Our minimal age difference became fun again.

“Your children are so well behaved!” was a compliment my mom received quite often when she was out with my kids and me. She would smile, pat me on the shoulder and say, “Yes, my daughter’s grown up quite nicely, and she is such a wonderful role model for her own children here.” Keeping people guessing our ages and relationship to one another turned into our own private game.
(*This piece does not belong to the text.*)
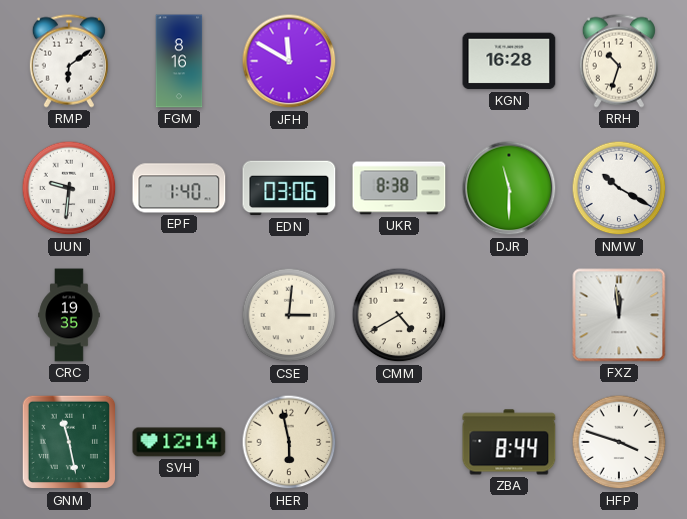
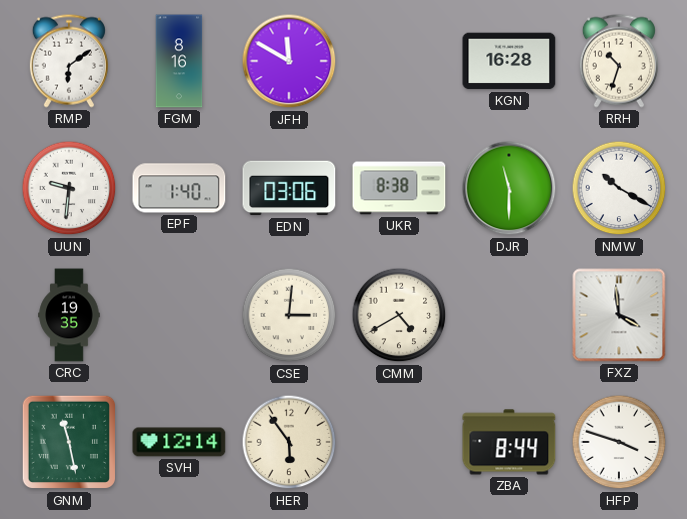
FXZ: 11:59 -> 3:59
HER: 5:58 -> 5:54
In June of 1997, it was I who was fast approaching thirty-five. I was visiting my mom who had been hospitalized with complications of Scleroderma, an autoimmune disease. Her body went into overdrive when producing collagen, which progressively constricted her heart’s desire to keep its natural rhythm. Between labored breaths, she talked about our upcoming August birthdays.

“Every year we receive the gift of knowing each other and ourselves a little bit more,” she said.

Her optimism couldn’t squelch my petty fear that we’d probably be eating cake from the hospital cafeteria.

“How can you envision the future when you have to fight so hard to live today?”

“As long as I have breath, there’s faith,” she said tenderly.

“When there’s no more breath, there is eternity with God. Believe that, Lynnie. Celebrate God’s gift of life, and do not be afraid.”

On the very next day, at the gentle age of not quite fifty-two, my mom found eternity.

It was excruciating to turn thirty-five without her. I felt cheated. How could I raise teenagers without my mother? Year after year, I continued to chastise myself for every time I had bragged about her age. How would I ever live beyond my loss?

Hail Mary, full of grace...

It’s taken me six years, but I’ve finally got it figured out. I fear that I could die young like my mom did. But mostly I appreciate my age. It is a helpful calculator; adding up the joys, subtracting the pain, and multiplying my blessings to the tenth degree. I rejoice where I am – at forty-one. It’s the age for exploring untapped resources and unearthing buried treasures from years gone by.

Both of my kids are in college now and love to point out that they must have the youngest mom of all the kids on campus. My playful soul encourages a response from my knowing heart.

A delightful smile sneaks across my face as I advise them: “Don’t make any bets on that!”